==== EXTRACTED ENTRIES ====

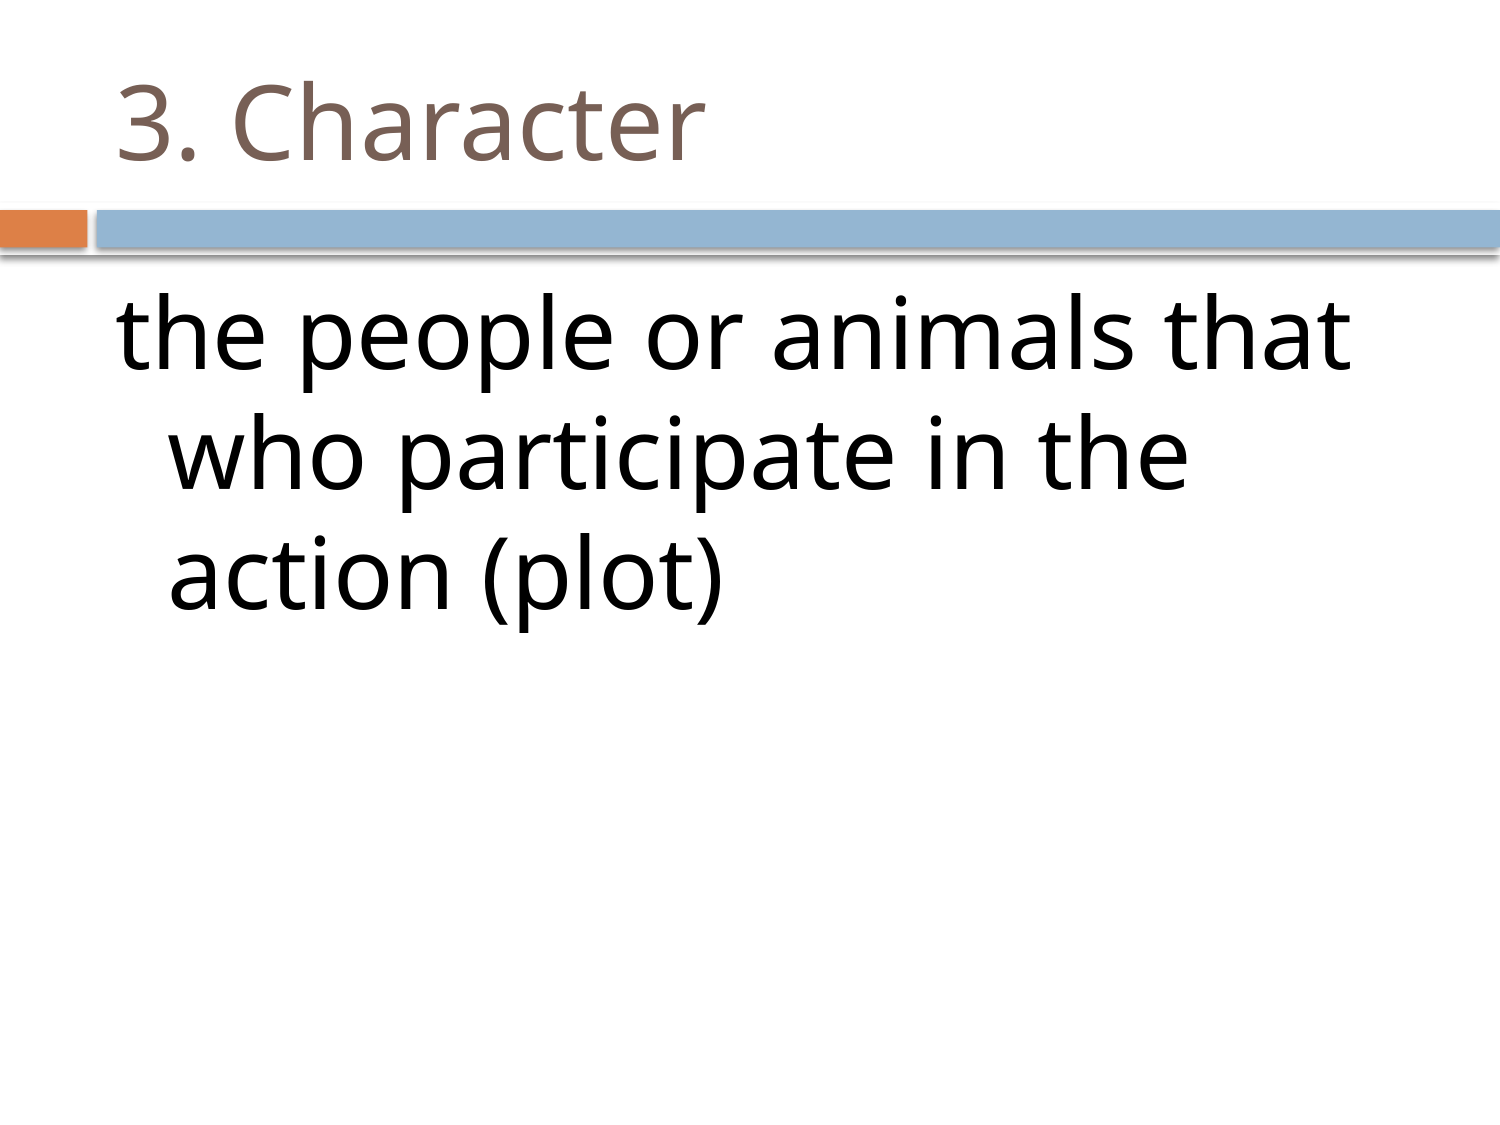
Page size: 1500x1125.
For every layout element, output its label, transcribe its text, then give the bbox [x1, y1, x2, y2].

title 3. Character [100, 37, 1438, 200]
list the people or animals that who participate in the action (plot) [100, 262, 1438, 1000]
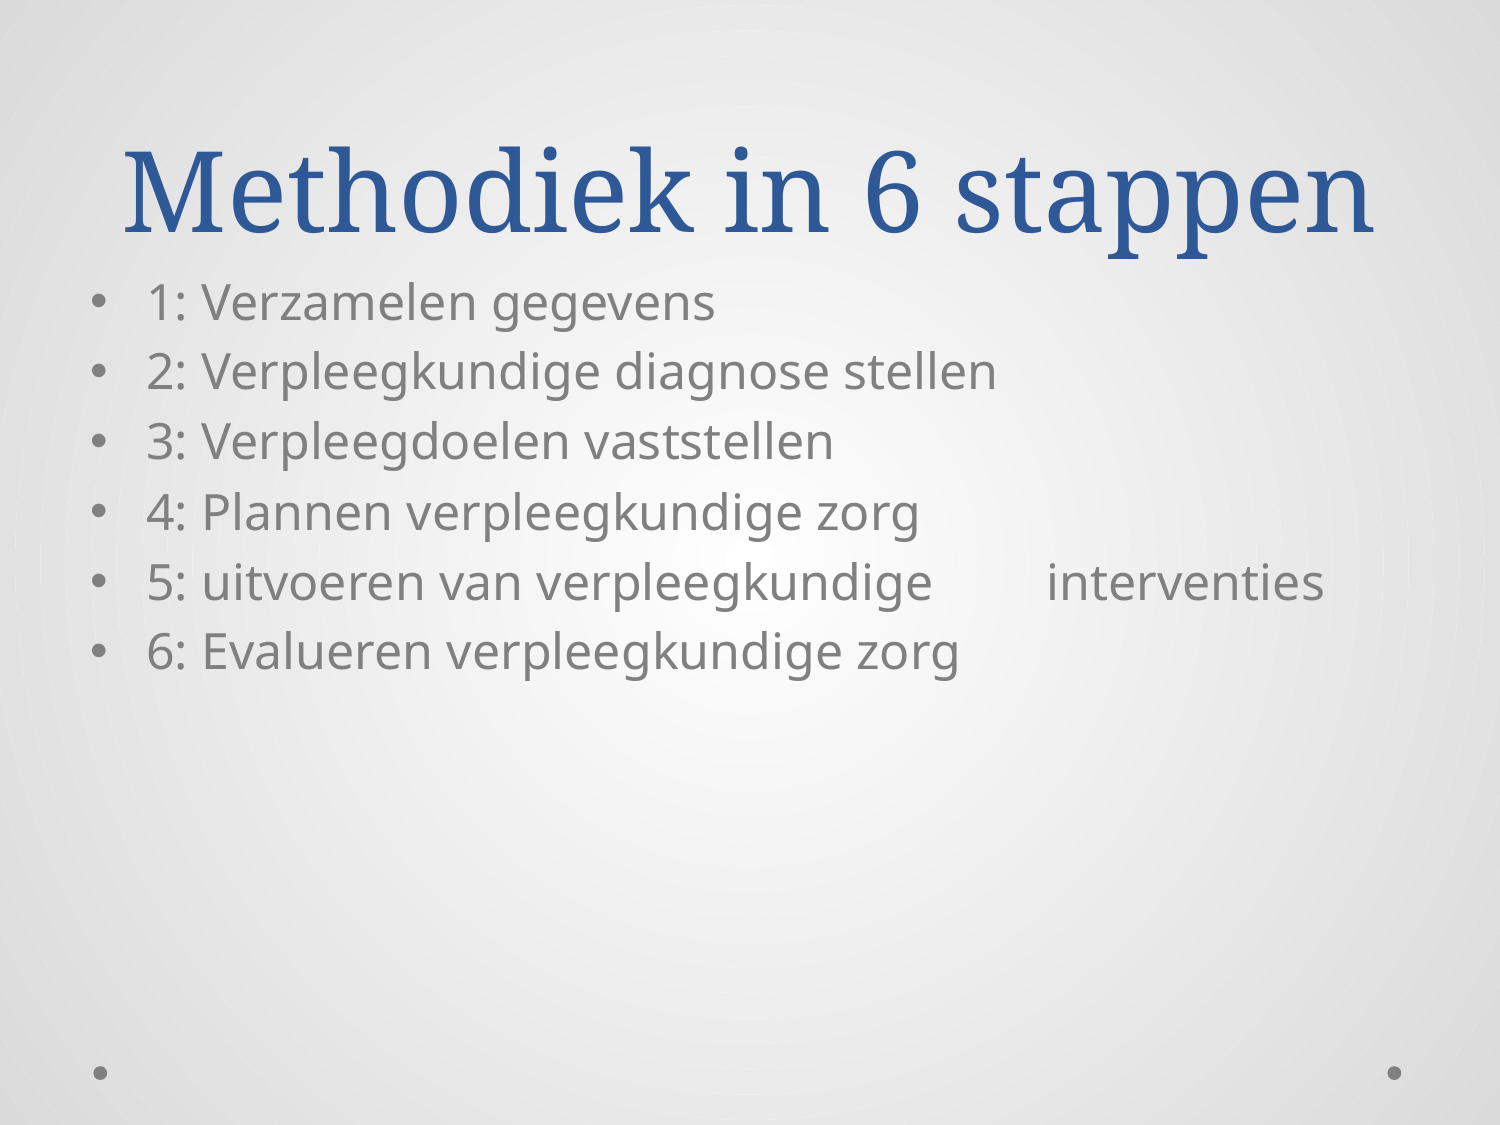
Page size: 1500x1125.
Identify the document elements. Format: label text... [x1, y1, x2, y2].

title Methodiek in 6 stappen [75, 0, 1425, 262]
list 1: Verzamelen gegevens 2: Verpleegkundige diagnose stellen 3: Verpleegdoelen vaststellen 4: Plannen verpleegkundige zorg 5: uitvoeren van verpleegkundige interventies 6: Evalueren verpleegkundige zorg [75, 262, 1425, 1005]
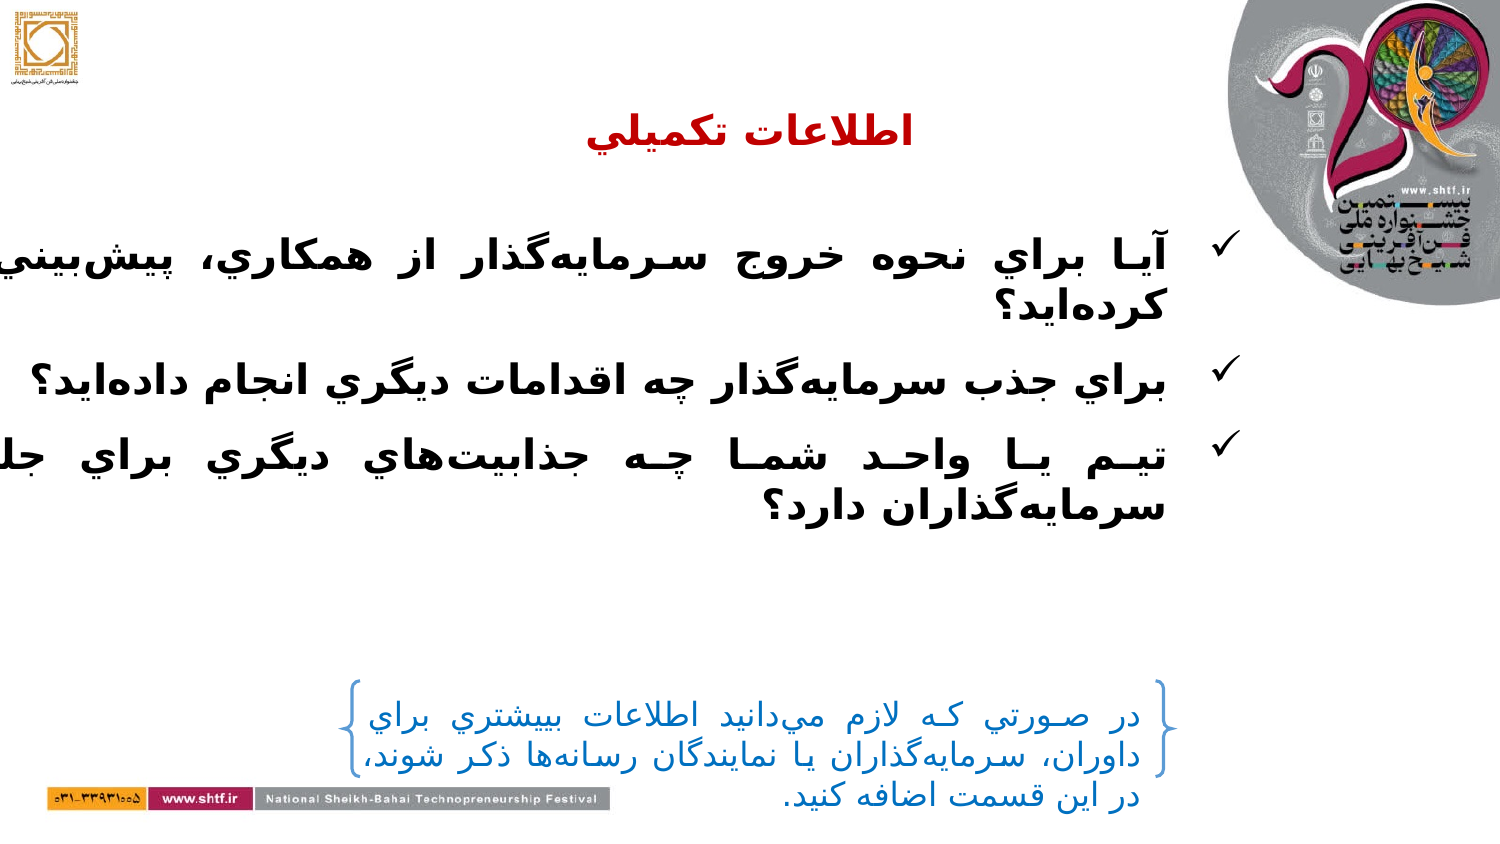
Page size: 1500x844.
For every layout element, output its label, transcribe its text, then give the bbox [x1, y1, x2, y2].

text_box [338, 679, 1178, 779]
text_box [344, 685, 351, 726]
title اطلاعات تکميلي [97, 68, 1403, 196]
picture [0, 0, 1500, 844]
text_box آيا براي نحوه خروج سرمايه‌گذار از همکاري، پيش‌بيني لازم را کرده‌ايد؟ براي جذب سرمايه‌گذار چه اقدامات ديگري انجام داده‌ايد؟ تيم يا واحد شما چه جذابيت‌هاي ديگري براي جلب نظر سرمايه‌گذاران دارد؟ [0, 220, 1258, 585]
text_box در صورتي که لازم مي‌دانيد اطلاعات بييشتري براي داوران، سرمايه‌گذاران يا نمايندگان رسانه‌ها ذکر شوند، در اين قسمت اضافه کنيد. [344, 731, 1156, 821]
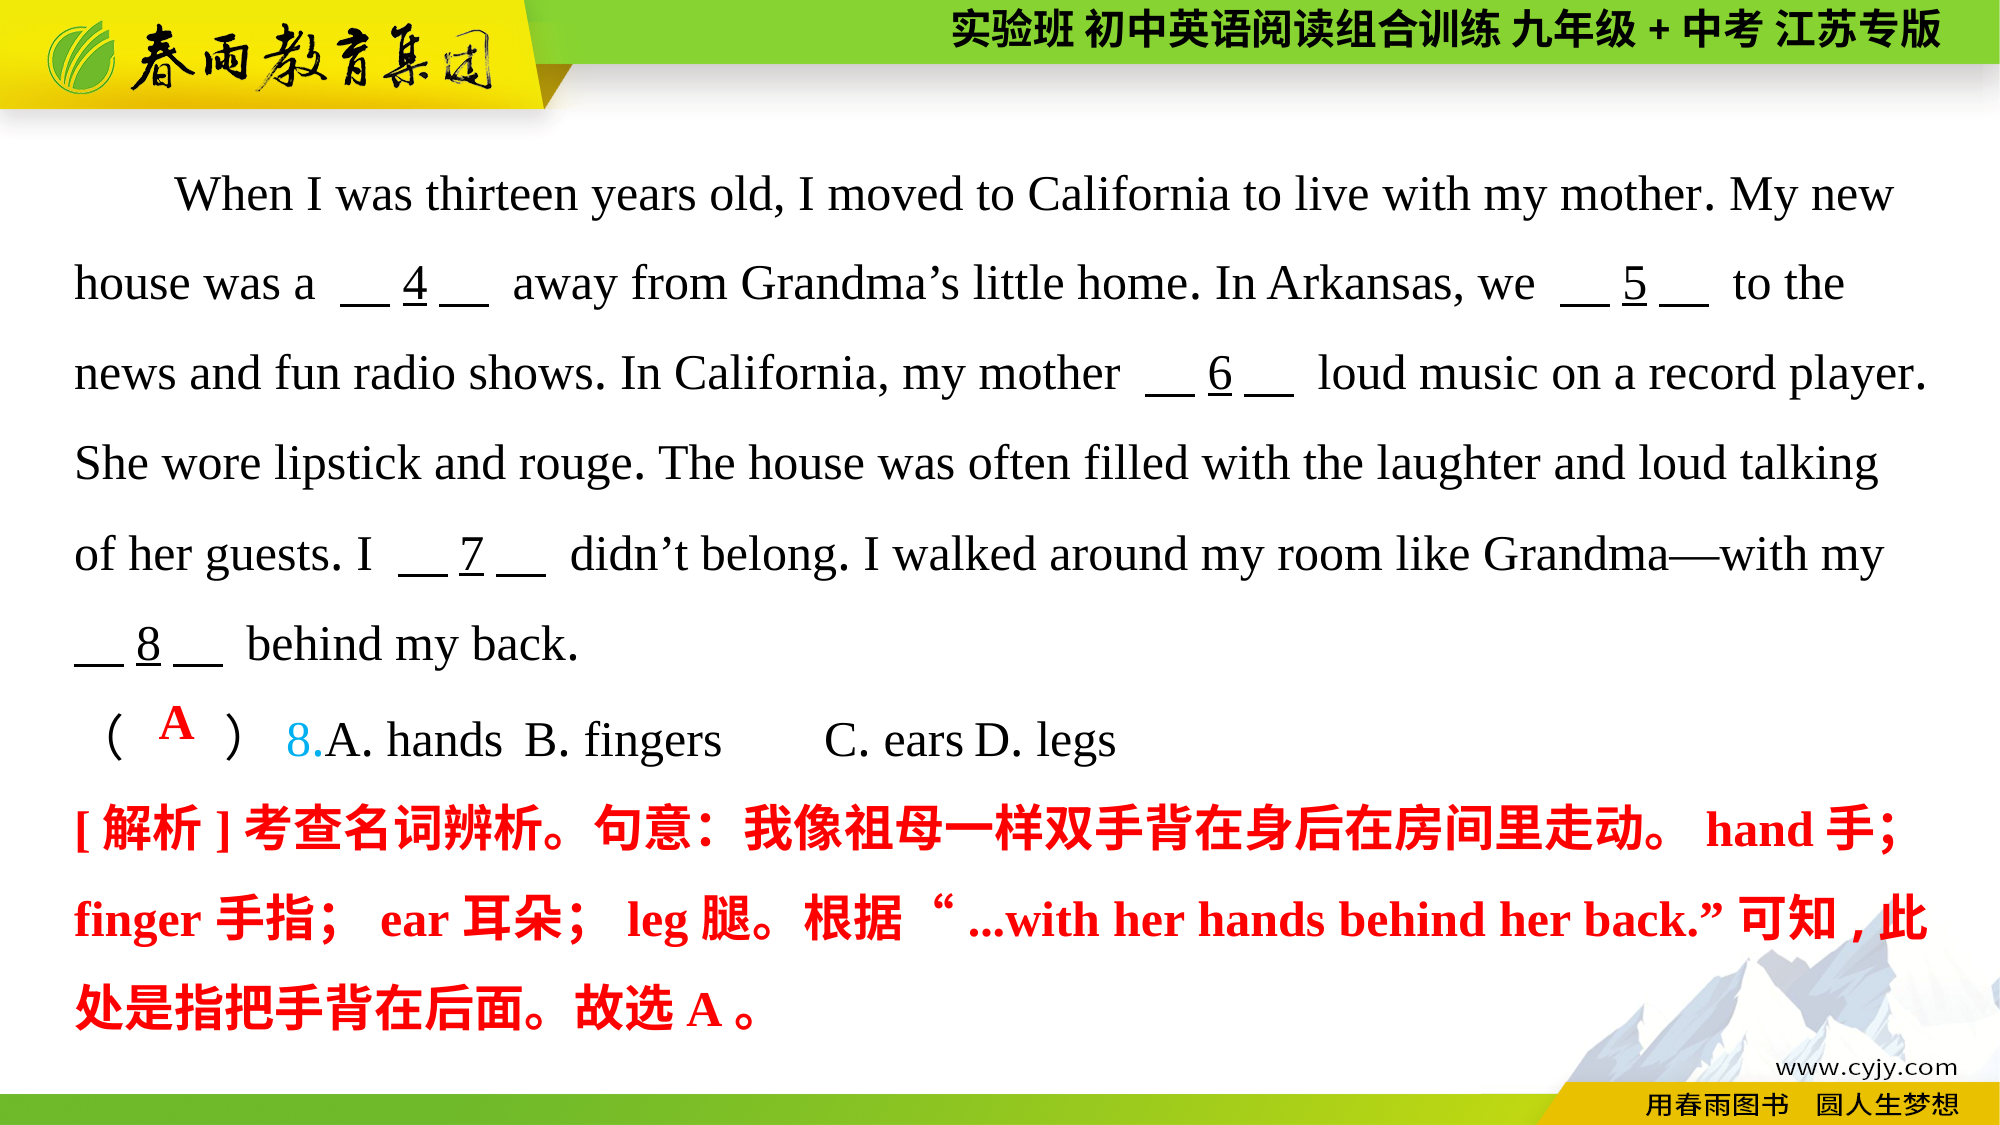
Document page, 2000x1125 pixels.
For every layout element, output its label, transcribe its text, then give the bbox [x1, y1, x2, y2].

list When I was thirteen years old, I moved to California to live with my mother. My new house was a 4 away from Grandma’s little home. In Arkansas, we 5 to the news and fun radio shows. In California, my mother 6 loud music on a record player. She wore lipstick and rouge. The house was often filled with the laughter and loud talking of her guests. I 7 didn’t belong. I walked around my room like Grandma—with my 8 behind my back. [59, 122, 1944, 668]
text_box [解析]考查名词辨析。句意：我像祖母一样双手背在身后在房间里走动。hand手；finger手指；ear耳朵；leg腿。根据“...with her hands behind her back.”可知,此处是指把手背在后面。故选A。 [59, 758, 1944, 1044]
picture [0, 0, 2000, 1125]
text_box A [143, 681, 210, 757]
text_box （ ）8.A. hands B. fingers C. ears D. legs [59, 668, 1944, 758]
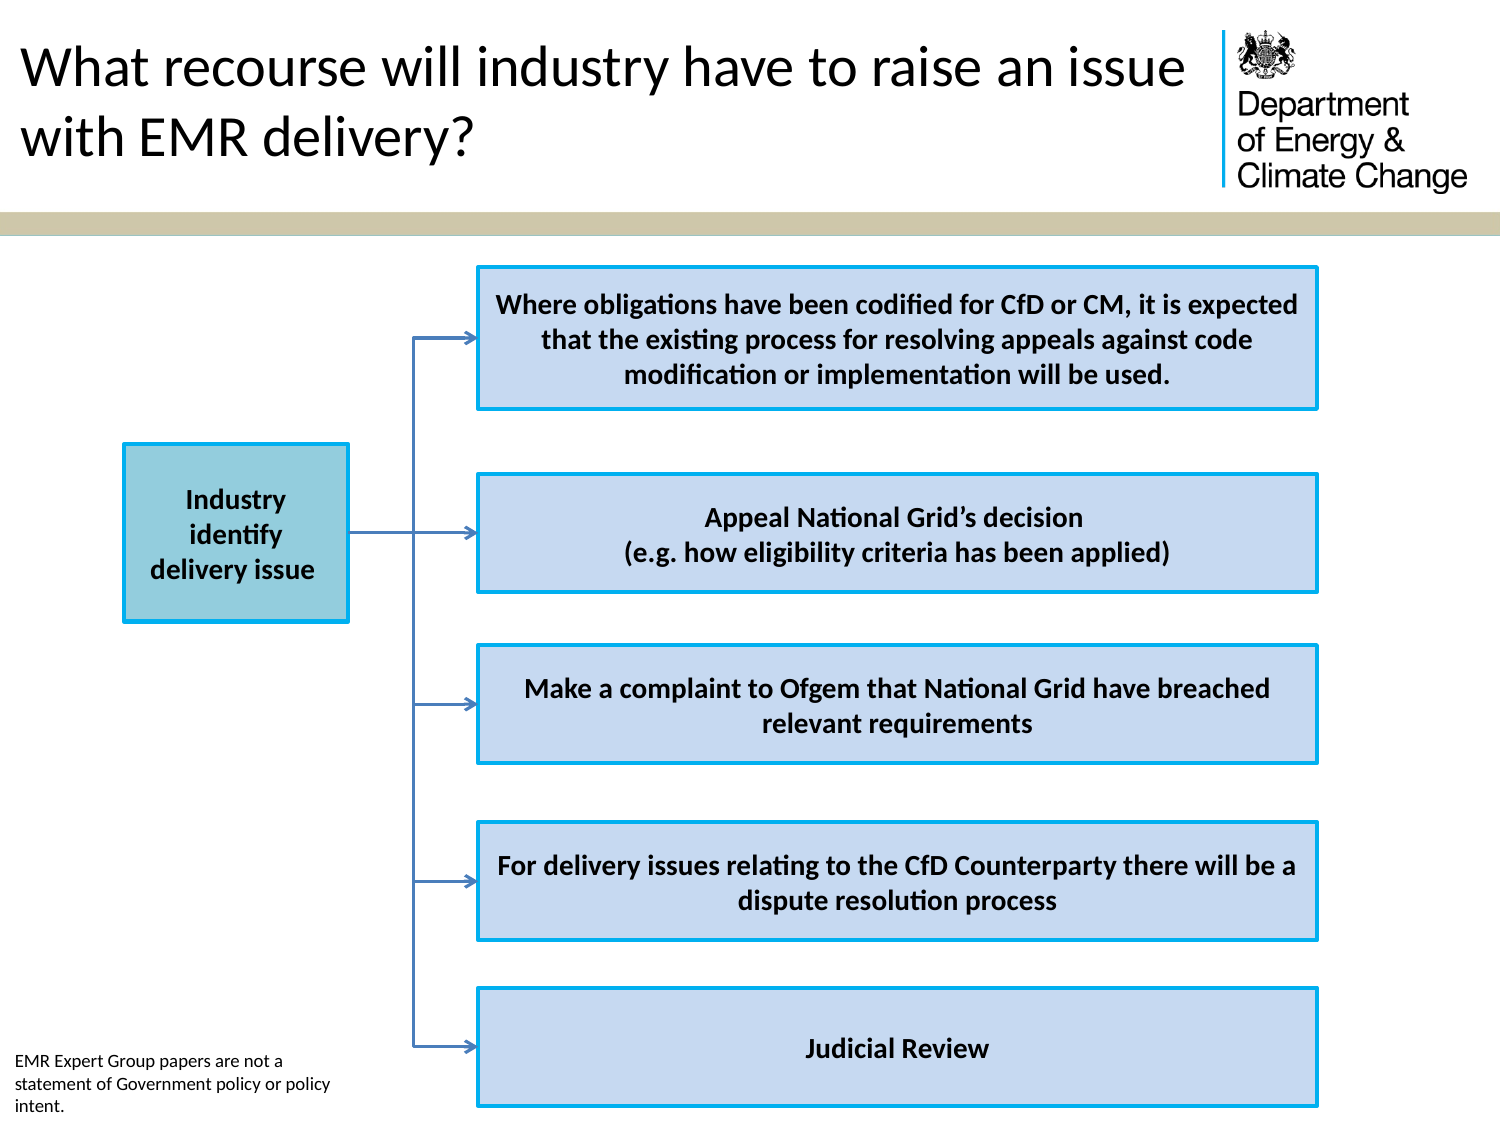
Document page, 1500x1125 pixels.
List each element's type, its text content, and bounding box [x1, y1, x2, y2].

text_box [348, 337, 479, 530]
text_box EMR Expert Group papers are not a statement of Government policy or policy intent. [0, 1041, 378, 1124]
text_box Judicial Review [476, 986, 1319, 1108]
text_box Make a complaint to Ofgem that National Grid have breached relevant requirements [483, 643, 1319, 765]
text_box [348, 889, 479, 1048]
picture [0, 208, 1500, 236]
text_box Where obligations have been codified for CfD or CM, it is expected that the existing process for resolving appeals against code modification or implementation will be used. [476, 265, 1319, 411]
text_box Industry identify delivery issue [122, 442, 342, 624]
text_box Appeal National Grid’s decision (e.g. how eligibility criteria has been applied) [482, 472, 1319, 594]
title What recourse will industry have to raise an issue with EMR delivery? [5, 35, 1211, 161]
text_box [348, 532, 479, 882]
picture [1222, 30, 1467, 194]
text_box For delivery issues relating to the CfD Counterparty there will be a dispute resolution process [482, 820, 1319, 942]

====

[WHAT THIS TASK INVOLVES]:
Using the data above, print only the lines starting at the one with "Page size: 1500x844." and ending at the one with "List each element's", exactly as they stand, minus the pictures.

[REPLY TO THE TASK]:
Page size: 1500x844.
For every layout element, output its label, transcribe its text, then give the bbox [x1, y1, x2, y2].

text_box [338, 679, 1178, 779]
text_box [344, 685, 351, 726]
title اطلاعات تکميلي [97, 68, 1403, 196]
picture [0, 0, 1500, 844]
text_box آيا براي نحوه خروج سرمايه‌گذار از همکاري، پيش‌بيني لازم را کرده‌ايد؟ براي جذب سرمايه‌گذار چه اقدامات ديگري انجام داده‌ايد؟ تيم يا واحد شما چه جذابيت‌هاي ديگري براي جلب نظر سرمايه‌گذاران دارد؟ [0, 220, 1258, 585]
text_box در صورتي که لازم مي‌دانيد اطلاعات بييشتري براي داوران، سرمايه‌گذاران يا نمايندگان رسانه‌ها ذکر شوند، در اين قسمت اضافه کنيد. [344, 731, 1156, 821]
Document page, 2000x1125 pixels.
For every layout element, output its label, transcribe its text, then give the bbox [x1, y1, x2, y2].

list When I was thirteen years old, I moved to California to live with my mother. My new house was a 4 away from Grandma’s little home. In Arkansas, we 5 to the news and fun radio shows. In California, my mother 6 loud music on a record player. She wore lipstick and rouge. The house was often filled with the laughter and loud talking of her guests. I 7 didn’t belong. I walked around my room like Grandma—with my 8 behind my back. [59, 122, 1944, 668]
text_box [解析]考查名词辨析。句意：我像祖母一样双手背在身后在房间里走动。hand手；finger手指；ear耳朵；leg腿。根据“...with her hands behind her back.”可知,此处是指把手背在后面。故选A。 [59, 758, 1944, 1044]
picture [0, 0, 2000, 1125]
text_box A [143, 681, 210, 757]
text_box （ ）8.A. hands B. fingers C. ears D. legs [59, 668, 1944, 758]
Document page, 1500x1125 pixels.
List each element's type, its text content, and bounding box [x1, y1, x2, y2].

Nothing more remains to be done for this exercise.